Como os 1% têm mais poder, é contra eles que se deve dirigir o combate: a política da direita e da burguesia é desvalorizar o salário, a dos trabalhadores é desvalorizar o capital e defender o salário. O nosso confronto é com a finança, que é a dona da dívidadura. É verdade, é um combate de época. E é por isso que não precisamos de ideias que dividam a frente da luta popular e criem confusão. Precisamos de clareza e mobilização. Precisamos agora, e não amanhã, de uma aliança grande para a luta pelo salário.
3.2. Europeísmo de esquerda e a luta contra a dividadura
Neste quadro, o que é que devemos fazer?

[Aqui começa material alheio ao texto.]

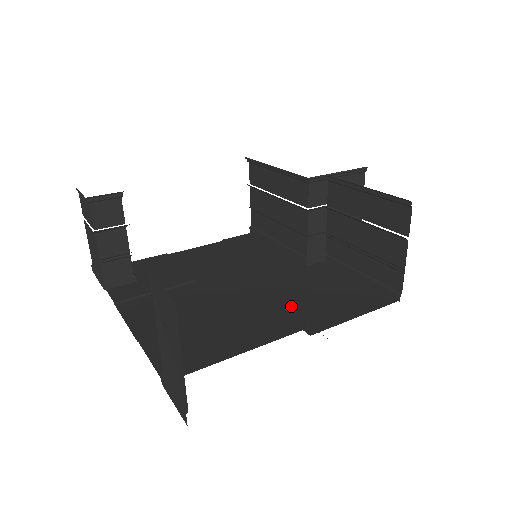
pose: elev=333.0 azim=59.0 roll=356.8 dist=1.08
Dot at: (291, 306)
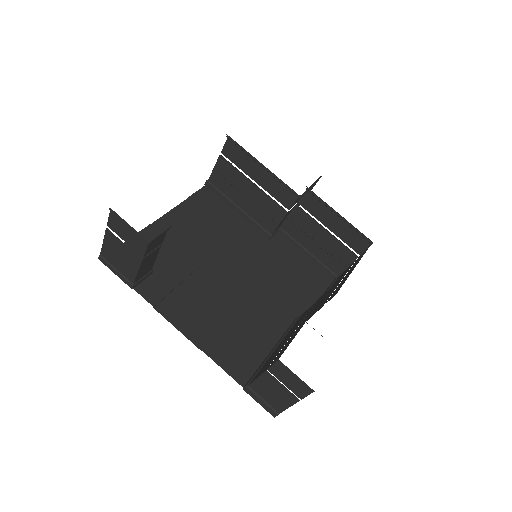
Dot at: (279, 294)
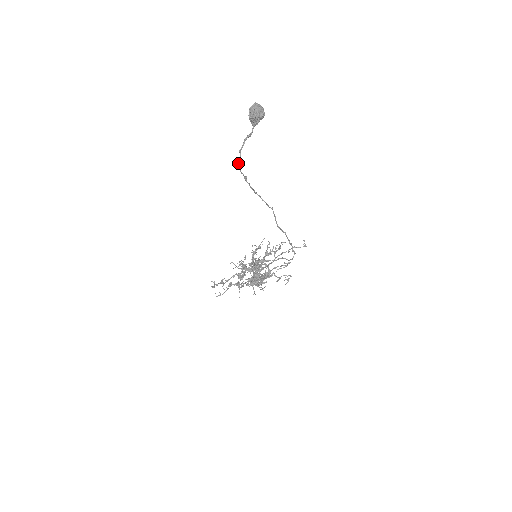
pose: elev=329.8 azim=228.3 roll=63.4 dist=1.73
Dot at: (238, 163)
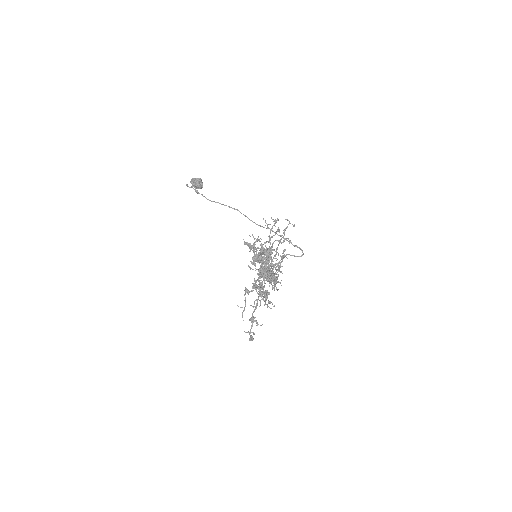
Dot at: occluded
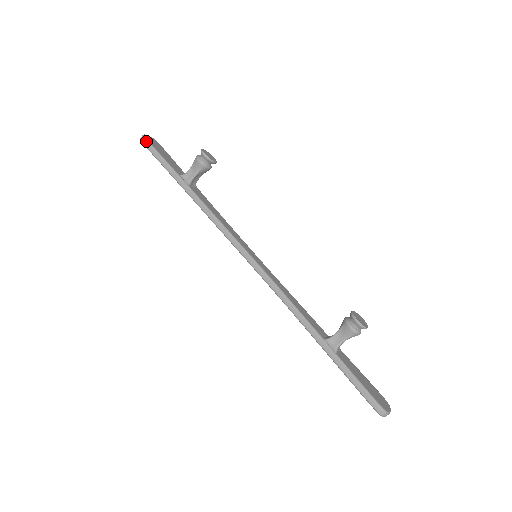
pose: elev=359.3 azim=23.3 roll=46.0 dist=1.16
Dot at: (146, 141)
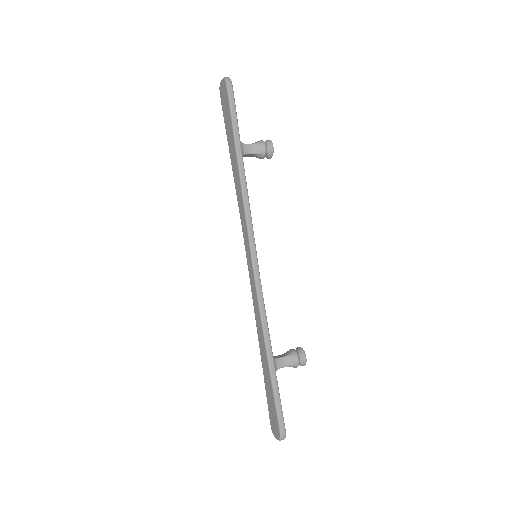
Dot at: (232, 86)
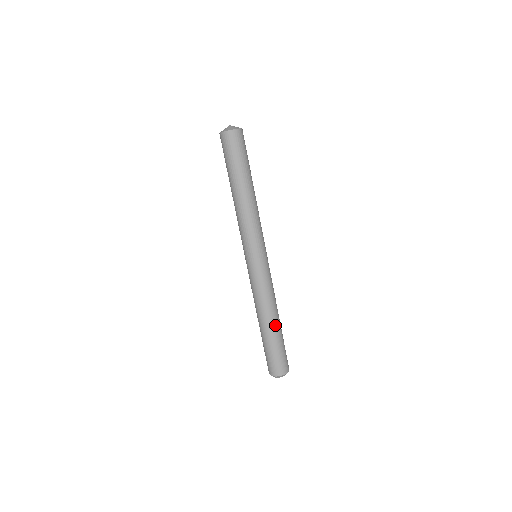
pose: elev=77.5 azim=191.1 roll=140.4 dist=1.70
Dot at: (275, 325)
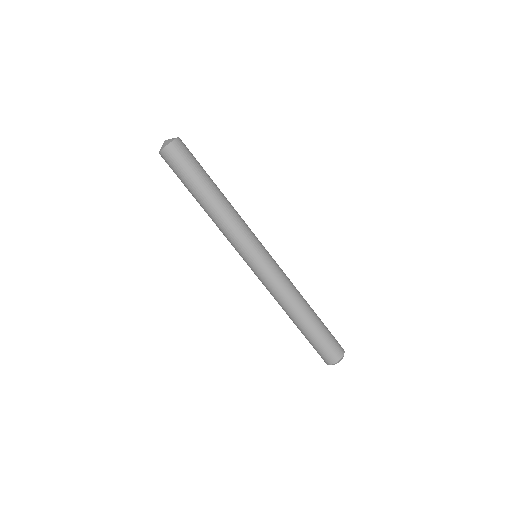
Dot at: (306, 317)
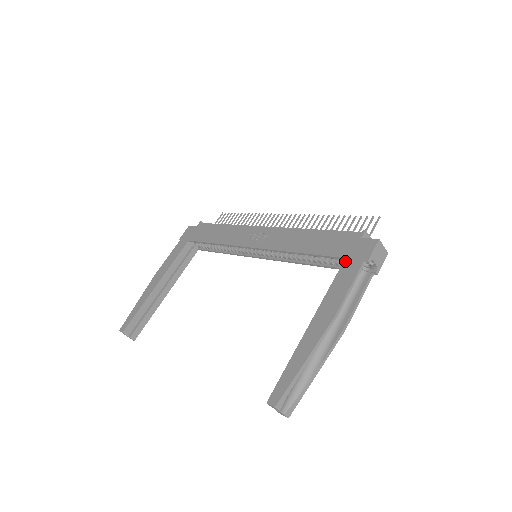
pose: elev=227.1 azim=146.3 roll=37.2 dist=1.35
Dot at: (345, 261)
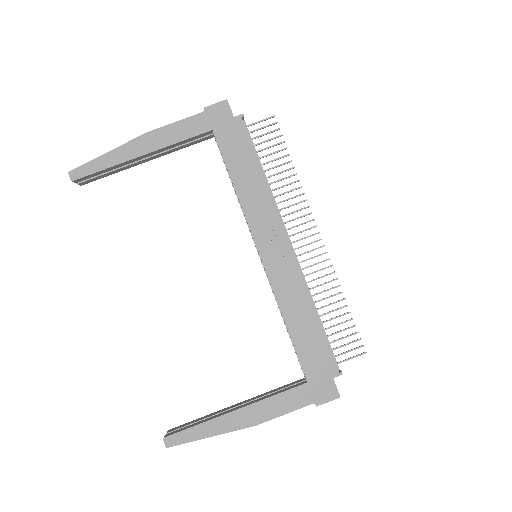
Dot at: (305, 385)
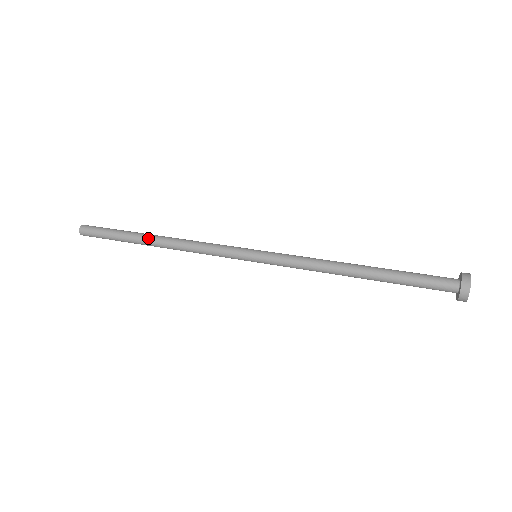
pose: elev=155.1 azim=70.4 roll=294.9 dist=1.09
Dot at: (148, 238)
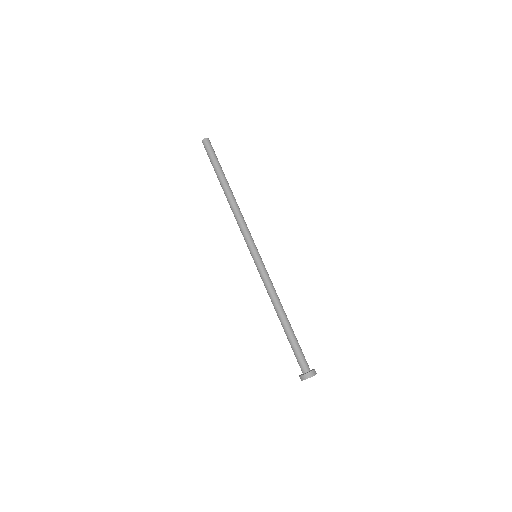
Dot at: (223, 188)
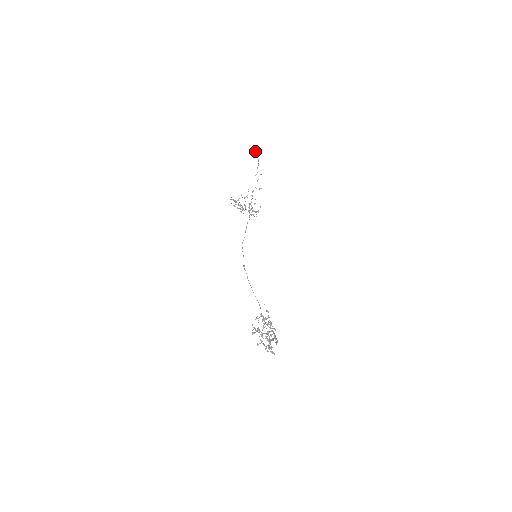
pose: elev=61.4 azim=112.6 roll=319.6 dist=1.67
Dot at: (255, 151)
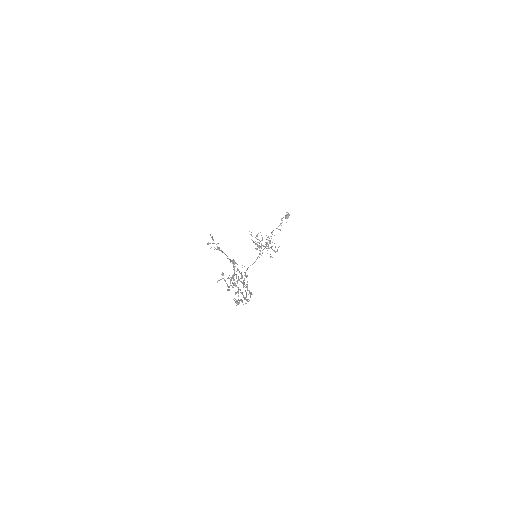
Dot at: (286, 214)
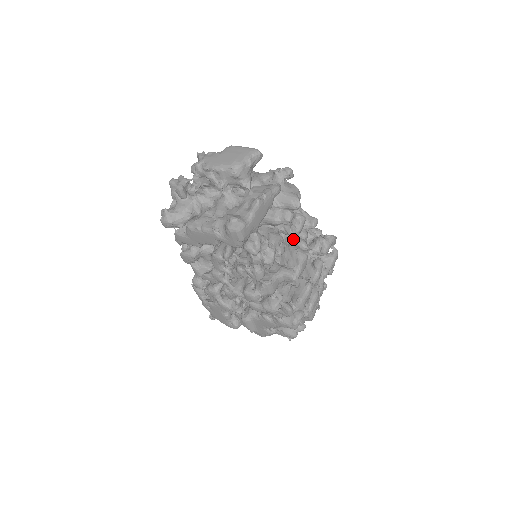
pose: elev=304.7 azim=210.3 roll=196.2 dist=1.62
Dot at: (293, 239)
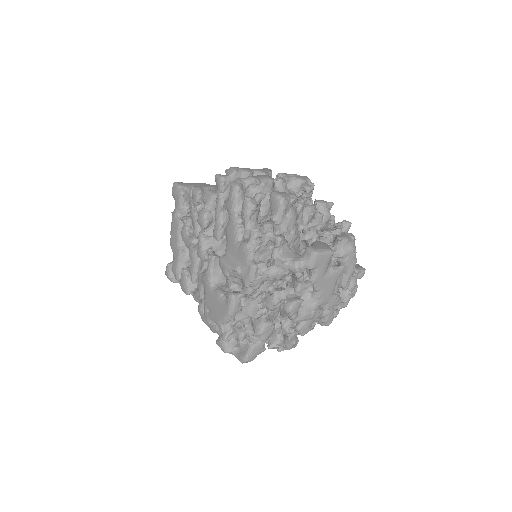
Dot at: occluded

Não podemos, ou não devemos, na minha opinião, alimentar o sonho de um Estado Europeu – antes devemos combatê-lo – e não podemos nem devemos favorecer as ilusões nacionalistas de uma solução autárcica, que devemos recusar. Pelo contrário, devemos combater por soluções europeias, que não desistam do que é essencial: uma aliança europeia de esquerdas políticas e sociais para a luta contra a austeridade. E devemos definir onde colocamos as nossas forças para a mais ampla luta pelo salário.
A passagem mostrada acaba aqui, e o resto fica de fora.